Collection entries
################

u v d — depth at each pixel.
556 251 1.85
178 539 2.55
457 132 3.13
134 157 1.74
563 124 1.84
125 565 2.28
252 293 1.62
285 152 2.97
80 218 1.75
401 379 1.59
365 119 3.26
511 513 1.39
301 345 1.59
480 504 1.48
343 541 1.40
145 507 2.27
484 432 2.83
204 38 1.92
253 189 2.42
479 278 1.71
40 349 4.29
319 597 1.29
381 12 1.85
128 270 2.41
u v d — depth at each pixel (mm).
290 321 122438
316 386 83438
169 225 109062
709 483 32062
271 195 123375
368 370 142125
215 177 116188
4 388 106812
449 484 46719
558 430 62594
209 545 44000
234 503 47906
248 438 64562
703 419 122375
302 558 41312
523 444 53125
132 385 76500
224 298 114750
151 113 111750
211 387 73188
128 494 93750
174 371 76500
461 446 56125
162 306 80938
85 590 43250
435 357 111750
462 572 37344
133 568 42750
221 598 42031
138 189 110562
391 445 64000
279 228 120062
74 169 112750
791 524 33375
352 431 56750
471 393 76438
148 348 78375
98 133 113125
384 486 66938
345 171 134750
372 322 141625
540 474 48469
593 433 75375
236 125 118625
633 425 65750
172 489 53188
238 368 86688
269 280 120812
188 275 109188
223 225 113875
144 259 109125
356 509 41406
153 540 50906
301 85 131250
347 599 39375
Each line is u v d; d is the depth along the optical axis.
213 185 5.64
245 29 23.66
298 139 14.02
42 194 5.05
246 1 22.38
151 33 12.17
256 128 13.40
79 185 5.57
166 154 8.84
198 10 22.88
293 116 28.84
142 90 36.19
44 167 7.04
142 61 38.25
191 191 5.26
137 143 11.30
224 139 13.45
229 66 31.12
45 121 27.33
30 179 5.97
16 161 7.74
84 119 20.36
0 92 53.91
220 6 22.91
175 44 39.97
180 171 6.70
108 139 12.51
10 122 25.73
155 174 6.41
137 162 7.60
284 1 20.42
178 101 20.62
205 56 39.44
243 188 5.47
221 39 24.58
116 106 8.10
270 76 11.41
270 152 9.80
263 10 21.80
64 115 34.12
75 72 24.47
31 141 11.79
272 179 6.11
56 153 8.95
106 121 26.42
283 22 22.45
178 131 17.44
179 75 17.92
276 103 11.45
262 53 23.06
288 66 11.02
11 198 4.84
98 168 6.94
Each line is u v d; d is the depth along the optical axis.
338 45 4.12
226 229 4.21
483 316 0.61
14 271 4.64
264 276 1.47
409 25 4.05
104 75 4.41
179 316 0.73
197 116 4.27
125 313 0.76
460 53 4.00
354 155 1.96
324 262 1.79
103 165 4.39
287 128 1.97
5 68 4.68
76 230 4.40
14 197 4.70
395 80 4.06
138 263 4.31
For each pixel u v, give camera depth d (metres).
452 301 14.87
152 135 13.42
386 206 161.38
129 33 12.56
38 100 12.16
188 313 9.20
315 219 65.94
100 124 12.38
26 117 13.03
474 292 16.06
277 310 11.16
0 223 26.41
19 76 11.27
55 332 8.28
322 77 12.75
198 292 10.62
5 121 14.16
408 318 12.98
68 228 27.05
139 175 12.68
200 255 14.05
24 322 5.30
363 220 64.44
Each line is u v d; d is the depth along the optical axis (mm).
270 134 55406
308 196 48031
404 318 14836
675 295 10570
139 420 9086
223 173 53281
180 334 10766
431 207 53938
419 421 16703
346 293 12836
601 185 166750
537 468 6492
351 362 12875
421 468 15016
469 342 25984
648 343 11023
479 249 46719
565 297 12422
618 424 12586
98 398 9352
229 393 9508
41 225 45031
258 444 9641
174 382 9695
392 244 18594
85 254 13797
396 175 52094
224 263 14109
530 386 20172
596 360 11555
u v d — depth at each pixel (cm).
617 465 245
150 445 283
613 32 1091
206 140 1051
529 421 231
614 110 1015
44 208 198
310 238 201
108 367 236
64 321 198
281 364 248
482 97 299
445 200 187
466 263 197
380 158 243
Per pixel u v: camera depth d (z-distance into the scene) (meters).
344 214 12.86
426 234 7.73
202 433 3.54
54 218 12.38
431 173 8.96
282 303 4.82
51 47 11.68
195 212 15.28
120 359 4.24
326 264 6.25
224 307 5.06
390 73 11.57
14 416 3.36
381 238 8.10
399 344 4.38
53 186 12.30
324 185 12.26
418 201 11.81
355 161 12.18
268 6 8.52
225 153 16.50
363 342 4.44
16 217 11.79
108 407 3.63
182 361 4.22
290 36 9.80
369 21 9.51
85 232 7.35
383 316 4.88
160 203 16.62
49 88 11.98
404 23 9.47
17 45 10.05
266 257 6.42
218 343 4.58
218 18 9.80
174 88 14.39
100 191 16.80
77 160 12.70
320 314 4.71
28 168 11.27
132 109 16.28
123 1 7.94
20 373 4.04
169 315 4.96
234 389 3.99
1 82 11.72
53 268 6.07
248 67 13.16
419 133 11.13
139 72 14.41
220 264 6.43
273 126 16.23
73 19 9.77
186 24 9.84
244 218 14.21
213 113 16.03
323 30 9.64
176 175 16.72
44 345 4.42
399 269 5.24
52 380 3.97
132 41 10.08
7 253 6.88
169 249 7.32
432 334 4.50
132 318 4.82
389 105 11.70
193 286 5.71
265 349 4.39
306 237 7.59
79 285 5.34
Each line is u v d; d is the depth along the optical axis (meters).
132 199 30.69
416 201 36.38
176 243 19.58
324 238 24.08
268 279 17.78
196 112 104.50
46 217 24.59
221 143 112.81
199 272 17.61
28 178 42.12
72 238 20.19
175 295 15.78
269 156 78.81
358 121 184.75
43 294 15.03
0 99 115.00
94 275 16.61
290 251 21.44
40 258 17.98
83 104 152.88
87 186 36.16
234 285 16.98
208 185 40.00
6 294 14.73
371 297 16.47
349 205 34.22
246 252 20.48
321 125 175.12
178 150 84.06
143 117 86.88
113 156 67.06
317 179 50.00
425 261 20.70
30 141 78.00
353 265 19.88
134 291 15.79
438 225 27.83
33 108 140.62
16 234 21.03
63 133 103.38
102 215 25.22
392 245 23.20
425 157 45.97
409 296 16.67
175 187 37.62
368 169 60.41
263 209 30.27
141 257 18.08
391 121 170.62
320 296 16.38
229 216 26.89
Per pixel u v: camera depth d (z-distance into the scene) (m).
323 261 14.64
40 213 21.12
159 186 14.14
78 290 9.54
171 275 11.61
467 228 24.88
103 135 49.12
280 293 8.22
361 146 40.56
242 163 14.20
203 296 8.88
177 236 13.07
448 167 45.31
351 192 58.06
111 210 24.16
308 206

################

**WORK ITEM:** From the records above, print only the lines between the one holding "76 230 4.40" and the one holding "324 185 12.26", inclusive, exactly as they stand.

**RESPONSE TO THE TASK:**
76 230 4.40
14 197 4.70
395 80 4.06
138 263 4.31
For each pixel u v, give camera depth d (metres).
452 301 14.87
152 135 13.42
386 206 161.38
129 33 12.56
38 100 12.16
188 313 9.20
315 219 65.94
100 124 12.38
26 117 13.03
474 292 16.06
277 310 11.16
0 223 26.41
19 76 11.27
55 332 8.28
322 77 12.75
198 292 10.62
5 121 14.16
408 318 12.98
68 228 27.05
139 175 12.68
200 255 14.05
24 322 5.30
363 220 64.44
Each line is u v d; d is the depth along the optical axis (mm).
270 134 55406
308 196 48031
404 318 14836
675 295 10570
139 420 9086
223 173 53281
180 334 10766
431 207 53938
419 421 16703
346 293 12836
601 185 166750
537 468 6492
351 362 12875
421 468 15016
469 342 25984
648 343 11023
479 249 46719
565 297 12422
618 424 12586
98 398 9352
229 393 9508
41 225 45031
258 444 9641
174 382 9695
392 244 18594
85 254 13797
396 175 52094
224 263 14109
530 386 20172
596 360 11555
u v d — depth at each pixel (cm).
617 465 245
150 445 283
613 32 1091
206 140 1051
529 421 231
614 110 1015
44 208 198
310 238 201
108 367 236
64 321 198
281 364 248
482 97 299
445 200 187
466 263 197
380 158 243
Per pixel u v: camera depth d (z-distance into the scene) (meters).
344 214 12.86
426 234 7.73
202 433 3.54
54 218 12.38
431 173 8.96
282 303 4.82
51 47 11.68
195 212 15.28
120 359 4.24
326 264 6.25
224 307 5.06
390 73 11.57
14 416 3.36
381 238 8.10
399 344 4.38
53 186 12.30
324 185 12.26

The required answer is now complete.